The strategy should be a mandate. And not just for bus drivers: For workers in some kinds of public-facing city jobs, choosing to create health risks for other people by foregoing vaccines should simply no longer be an option. The shots are safe, effective, and our best hope for stopping a disease that has already killed more than 600,000 Americans. As employers, and as governments, cities have the power to require vaccinations — and now’s the time to use that power.
Mayor Bill de Blasio of New York did so on Monday, ordering all of its 340,000 workers to get a vaccine or else submit to regular COVID testing. California soon followed with a similar mandate for all state workers. And the US Department of Veterans Affairs became the first federal agency to issue a mandate, requiring 115,000 of its front-line health care workers to be vaccinated.
In New York, some of the city’s labor unions protested the requirement, but as private employers consider mandates, it’s wholly appropriate for other public employers to follow New York’s lead.
In Boston, there’s no official number of school bus drivers who have been immunized. The workforce of about 800 drivers is not employed directly by the city but by Transdev, a transportation company that has a contract with Boston Public Schools. But school officials estimate that only half of the bus drivers have been immunized, despite ongoing efforts to offer them the vaccine. Lest we forget, school bus drivers and other labor allies held a protest in early March to demand better safety conditions on buses, as well as vaccinations and testing.

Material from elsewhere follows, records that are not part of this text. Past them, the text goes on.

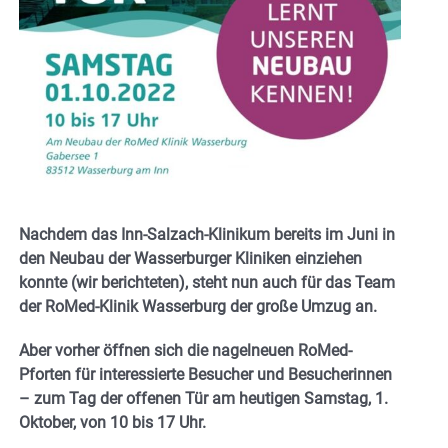
Nachdem das Inn-Salzach-Klinikum bereits im Juni in
den Neubau der Wasserburger Kliniken einziehen
konnte (wir berichteten), steht nun auch für das Team
der RoMed-Klinik Wasserburg der große Umzug an.
Aber vorher öffnen sich die nagelneuen RoMed-
Pforten für interessierte Besucher und Besucherinnen
– zum Tag der offenen Tür am heutigen Samstag, 1.
Oktober, von 10 bis 17 Uhr.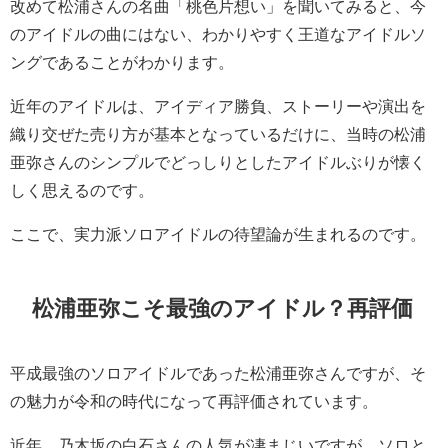
改めて松浦さんの名曲「桃色片想い」を聞いてみると、今
のアイドルの曲にはない、わかりやすく王道なアイドルソ
ングであることがわかります。
近年のアイドルは、アイディア勝負、ストーリーや演出を
織り交ぜた売り方が基本となっているだけに、当時の松浦
亜弥さんのシンプルでどっしりとしたアイドルぶりが懐く
しく思えるのです。
ここで、実力派ソロアイドルの待望論が生まれるのです。
松浦亜弥こそ最強のアイドル？再評価
平成最強のソロアイドルであった松浦亜弥さんですが、そ
の魅力が令和の時代になって再評価されています。
近年、乃木坂の白石さんの人気が凄まじいですが、ソロと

For workers who deal with children under 12 — who cannot be vaccinated — the case for mandatory vaccinations is overwhelming. Teachers or drivers who choose not to get vaccinated are putting at risk the children in their care, who are not able to protect themselves.
More broadly, as cases climb again, the nation’s vaccine program needs to get tougher on holdouts. Early on, a more lenient policy made some sense. Vaccines were hard to get. The quick approval process made some Americans skeptical. A tide of misinformation and conspiracy theories on Facebook and other social media platforms took time to rebut.

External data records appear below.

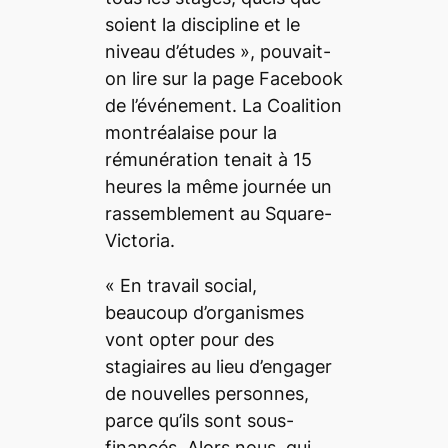
soient la discipline et le
niveau d’études
»
,
pouvait-
on lire sur la page Facebook
de l’événement. La Coalition
montréalaise pour la
rémunération tenait à 15
heures la même journée un
rassemblement au Square-
Victoria.
« En travail social,
beaucoup d’organismes
vont opter pour des
stagiaires au lieu d’engager
de nouvelles personnes,
parce qu’ils sont sous-
financés. Alors nous, qui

But now the vaccine is available, free, almost everywhere. The first shots were administered more than six months ago, and time has proved they are safe and effective. The vast majority of hospitalized COVID patients were unvaccinated. Meanwhile, the shots are nearing final approval from the FDA. Monday’s announcements of a slew of new mandates had the feel of a dam breaking, as Americans lose their patience with people who continue to shun vaccines.
The longer the pandemic goes on, the greater the risk for unvaccinated children, the more likely new variants will emerge, and the more the economic disruptions of the pandemic will continue. Public officials have tried bribing those Americans to do the right thing, offering lottery prizes and freebies. They’ve tried to patiently dispel myths and misinformation. They’ve sent workers door-to-door to convince reluctant residents to get shots. All of that work needs to continue.
But the power to compel vaccinations — by employers and by the government — must also be on the table when those approaches fail. Employers and colleges can require vaccines as a condition of employment or matriculation. And it was a federal case in Cambridge, in 1905, that led the Supreme Court to affirm that governments can order residents to receive vaccines — in that case, for smallpox. The “welfare and safety of an entire population,” the court ruled, can’t be overruled by a minority that chooses to “defy the will of its constituted authorities, acting in good faith for all, under the legislative sanction of the State.”
Requiring people to undergo a medical procedure, even one as minor as a vaccine, is certainly invasive, and it’s appropriate to reserve that governmental power for exceptional times. But if this global pandemic is not an exceptional time, then what exactly would be?